India’s giant Tata Motors sought new sites yesterday to make the world’s cheapest car after suspending work on its plant in eastern India in the face of huge farmer and political protests.
A Tata statement announcing the suspension late on Tuesday fell short of declaring the company was pulling out of West Bengal for good.
But it would be “highly optimistic to think of a return to normalcy at the Singur site in the next few days — nothing has happened in the past few months,” a senior company official said.
PHOTO: AFP
Tata was “leaving the window of opportunity open” for peace to be restored at the nearly complete plant but “we have no choice” except to look for other locations, said the official, who asked for anonymity.
“We have a business to run, deadlines to meet,” he said.
Tata hoped to start selling the snub-nosed car next month for just 100,000 rupees (US$2,264).
But analysts said the launch of the car, billed as the world’s cheapest, would be delayed by months if the assembly line were moved to Tata’s factories in Pune in Maharasthra state or Patnagar in Uttarakhand State.
The plant outside the state capital Kolkata, in which Tata has invested US$350 million, has been shut since last Friday.
The company said that it was unsafe for staff to report for work after they were “violently obstructed.”
Protests against the plant have been going on for two years with activists saying poor farmers were evicted to make way for the plant. But rallies escalated in the past 10 days with demonstrators besieging the plant.

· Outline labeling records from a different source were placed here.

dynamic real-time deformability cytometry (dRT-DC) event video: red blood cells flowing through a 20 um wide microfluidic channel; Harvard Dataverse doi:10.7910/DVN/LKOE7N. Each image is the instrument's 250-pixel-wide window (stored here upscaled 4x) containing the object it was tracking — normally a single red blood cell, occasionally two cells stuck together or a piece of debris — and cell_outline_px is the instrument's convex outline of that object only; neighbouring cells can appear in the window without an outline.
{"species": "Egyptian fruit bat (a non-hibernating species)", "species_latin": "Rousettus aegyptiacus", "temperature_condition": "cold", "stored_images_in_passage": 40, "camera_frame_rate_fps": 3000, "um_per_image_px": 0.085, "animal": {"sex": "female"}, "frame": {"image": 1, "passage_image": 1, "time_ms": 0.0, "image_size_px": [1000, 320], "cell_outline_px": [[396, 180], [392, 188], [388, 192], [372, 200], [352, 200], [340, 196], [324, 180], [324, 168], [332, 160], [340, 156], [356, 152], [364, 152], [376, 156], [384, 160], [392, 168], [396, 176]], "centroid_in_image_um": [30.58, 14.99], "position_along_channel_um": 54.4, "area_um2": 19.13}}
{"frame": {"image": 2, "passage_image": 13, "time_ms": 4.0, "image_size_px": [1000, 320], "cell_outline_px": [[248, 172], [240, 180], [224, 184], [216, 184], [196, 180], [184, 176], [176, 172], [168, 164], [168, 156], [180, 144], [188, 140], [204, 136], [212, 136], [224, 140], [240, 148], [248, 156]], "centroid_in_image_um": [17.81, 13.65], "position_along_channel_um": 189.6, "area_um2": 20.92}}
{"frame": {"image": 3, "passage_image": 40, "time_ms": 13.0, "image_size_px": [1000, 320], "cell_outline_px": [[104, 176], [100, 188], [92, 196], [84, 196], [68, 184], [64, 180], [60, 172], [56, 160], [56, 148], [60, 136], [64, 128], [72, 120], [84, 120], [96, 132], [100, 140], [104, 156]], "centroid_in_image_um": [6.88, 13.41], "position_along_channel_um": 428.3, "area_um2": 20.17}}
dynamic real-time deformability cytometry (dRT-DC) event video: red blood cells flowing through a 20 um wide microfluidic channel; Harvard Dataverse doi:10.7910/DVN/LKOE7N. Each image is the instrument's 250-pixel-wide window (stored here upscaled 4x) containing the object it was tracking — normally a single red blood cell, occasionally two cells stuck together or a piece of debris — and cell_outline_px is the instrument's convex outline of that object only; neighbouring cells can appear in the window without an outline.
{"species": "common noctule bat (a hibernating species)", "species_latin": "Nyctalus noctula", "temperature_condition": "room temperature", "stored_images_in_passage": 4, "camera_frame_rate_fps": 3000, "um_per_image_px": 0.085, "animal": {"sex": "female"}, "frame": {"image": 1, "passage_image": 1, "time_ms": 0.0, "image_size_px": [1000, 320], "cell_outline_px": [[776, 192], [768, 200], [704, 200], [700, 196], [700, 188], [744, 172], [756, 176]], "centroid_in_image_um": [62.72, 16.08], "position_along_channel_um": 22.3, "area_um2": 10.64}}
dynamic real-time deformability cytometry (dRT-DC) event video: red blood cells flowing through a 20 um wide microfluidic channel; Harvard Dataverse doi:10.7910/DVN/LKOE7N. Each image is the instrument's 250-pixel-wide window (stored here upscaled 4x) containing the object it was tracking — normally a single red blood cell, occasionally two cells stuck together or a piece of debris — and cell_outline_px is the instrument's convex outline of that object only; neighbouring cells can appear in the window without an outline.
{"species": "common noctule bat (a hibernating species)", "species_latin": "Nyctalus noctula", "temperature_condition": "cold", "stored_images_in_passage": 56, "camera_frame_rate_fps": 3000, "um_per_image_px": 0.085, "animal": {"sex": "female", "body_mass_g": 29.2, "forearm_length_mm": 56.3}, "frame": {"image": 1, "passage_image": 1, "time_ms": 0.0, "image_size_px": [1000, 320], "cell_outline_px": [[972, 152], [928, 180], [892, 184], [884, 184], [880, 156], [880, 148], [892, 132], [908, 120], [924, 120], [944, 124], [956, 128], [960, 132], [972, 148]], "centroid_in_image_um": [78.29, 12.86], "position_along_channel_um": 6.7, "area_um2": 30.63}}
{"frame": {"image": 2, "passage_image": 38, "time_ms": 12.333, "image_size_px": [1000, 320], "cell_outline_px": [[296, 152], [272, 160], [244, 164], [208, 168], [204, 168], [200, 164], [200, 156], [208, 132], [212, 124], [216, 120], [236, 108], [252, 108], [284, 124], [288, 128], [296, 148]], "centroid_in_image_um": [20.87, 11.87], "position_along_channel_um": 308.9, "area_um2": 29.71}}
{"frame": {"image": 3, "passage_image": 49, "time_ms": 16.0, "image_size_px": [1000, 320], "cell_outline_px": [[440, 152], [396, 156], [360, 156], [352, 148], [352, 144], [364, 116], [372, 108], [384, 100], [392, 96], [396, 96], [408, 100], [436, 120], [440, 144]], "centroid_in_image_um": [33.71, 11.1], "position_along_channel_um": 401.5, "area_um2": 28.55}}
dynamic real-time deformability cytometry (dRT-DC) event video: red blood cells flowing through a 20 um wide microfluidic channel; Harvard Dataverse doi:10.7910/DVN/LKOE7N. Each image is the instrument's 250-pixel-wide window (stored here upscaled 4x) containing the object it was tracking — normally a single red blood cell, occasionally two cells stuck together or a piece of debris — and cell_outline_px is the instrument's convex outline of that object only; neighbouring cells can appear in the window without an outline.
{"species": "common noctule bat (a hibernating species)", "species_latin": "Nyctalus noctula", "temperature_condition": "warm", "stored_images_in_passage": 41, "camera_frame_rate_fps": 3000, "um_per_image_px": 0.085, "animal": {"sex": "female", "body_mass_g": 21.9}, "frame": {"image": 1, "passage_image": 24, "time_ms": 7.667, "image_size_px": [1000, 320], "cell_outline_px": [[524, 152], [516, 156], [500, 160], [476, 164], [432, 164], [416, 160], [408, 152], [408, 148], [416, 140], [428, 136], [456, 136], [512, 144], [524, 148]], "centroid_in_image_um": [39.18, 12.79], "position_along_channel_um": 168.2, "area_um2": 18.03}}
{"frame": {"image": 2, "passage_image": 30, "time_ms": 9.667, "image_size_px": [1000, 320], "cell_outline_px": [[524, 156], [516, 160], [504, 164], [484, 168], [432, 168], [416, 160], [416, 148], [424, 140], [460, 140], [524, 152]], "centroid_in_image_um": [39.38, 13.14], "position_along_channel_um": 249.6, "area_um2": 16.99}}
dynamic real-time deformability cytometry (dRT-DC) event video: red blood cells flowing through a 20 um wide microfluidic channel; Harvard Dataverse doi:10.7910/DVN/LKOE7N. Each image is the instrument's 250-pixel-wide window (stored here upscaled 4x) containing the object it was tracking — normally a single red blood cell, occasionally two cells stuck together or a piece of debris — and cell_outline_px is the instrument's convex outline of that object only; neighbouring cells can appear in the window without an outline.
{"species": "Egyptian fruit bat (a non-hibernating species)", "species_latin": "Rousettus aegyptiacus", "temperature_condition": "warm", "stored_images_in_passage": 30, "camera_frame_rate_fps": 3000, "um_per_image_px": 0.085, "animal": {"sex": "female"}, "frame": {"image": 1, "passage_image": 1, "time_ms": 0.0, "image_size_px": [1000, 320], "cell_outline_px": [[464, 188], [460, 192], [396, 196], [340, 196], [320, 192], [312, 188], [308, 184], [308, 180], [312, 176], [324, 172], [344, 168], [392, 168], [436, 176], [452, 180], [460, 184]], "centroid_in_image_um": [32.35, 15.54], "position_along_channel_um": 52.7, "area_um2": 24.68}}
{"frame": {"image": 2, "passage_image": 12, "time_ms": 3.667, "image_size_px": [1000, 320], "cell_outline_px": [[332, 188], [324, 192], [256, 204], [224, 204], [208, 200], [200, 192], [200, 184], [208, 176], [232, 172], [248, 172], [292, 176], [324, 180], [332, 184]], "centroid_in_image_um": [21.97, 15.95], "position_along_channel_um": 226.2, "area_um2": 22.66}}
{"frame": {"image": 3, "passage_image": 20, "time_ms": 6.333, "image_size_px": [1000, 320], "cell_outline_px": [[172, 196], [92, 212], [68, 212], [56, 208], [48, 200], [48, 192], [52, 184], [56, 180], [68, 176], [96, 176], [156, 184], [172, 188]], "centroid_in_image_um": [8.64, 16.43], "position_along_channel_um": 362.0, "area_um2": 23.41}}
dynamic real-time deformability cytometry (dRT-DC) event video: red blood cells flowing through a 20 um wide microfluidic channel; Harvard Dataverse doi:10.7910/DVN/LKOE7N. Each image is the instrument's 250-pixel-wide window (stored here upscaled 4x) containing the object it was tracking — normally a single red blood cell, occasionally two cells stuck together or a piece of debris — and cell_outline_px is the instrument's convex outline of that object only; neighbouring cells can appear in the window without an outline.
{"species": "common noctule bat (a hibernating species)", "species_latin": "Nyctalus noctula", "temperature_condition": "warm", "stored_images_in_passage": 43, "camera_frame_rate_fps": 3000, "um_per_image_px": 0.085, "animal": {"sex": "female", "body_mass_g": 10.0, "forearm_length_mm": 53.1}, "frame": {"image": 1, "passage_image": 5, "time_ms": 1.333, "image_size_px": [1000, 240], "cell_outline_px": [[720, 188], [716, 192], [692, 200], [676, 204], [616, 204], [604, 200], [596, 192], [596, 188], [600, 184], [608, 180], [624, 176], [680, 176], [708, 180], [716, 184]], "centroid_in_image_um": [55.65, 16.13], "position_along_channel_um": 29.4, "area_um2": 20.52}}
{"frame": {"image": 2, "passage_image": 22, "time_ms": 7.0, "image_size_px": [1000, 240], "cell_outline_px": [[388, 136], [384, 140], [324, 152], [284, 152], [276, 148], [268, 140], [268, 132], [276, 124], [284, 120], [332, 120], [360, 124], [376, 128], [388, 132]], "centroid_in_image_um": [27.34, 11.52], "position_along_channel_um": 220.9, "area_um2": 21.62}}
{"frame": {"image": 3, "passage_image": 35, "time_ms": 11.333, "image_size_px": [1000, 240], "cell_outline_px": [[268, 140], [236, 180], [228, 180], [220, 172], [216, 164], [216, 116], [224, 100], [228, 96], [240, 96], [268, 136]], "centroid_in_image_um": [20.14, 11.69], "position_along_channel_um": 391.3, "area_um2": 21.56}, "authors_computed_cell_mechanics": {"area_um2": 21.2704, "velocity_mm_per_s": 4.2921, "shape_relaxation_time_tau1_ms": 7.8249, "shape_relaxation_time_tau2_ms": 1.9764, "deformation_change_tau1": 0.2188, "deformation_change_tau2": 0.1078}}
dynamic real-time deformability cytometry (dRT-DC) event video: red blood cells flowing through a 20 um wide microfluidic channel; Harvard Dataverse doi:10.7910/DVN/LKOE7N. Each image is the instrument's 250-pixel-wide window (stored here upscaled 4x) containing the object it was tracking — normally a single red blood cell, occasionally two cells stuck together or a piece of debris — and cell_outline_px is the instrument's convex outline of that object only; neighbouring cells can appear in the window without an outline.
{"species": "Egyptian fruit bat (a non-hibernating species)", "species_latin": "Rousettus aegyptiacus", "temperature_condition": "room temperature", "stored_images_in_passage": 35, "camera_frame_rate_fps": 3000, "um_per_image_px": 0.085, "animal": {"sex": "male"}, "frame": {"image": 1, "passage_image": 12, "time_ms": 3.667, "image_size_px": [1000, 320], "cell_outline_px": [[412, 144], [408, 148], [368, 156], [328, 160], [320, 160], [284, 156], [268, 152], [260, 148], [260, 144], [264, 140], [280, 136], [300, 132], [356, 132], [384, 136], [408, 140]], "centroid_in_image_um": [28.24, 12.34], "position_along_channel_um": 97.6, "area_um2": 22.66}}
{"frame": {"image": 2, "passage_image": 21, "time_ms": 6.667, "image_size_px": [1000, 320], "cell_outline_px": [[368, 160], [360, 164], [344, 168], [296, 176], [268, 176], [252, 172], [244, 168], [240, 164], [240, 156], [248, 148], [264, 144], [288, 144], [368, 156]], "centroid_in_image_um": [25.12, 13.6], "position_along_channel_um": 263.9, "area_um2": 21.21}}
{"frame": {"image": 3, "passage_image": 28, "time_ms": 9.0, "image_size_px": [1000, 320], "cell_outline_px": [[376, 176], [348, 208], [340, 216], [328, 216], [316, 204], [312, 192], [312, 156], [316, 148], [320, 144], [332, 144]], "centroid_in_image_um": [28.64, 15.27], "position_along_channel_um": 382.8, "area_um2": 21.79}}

Ratan Tata, chairman of the sprawling Tata Group, who conceived the project as a way to get India’s masses off motorbikes and into safer cars, warned last month he would move the plant “whatever the cost, to protect our people.”
Since then, Tata has been flooded by offers from other Indian states vying to host the site of a new plant.
The announcement on Tuesday shocked the business community, which said it would hurt India’s image as an emerging economic superpower and viable investment destination.
Investor confidence “would be completely shattered as the land was legitimately allotted to the Tatas,” said Venu Srinivasan, chairman of leading Indian two-wheel seller TVS Motor Co.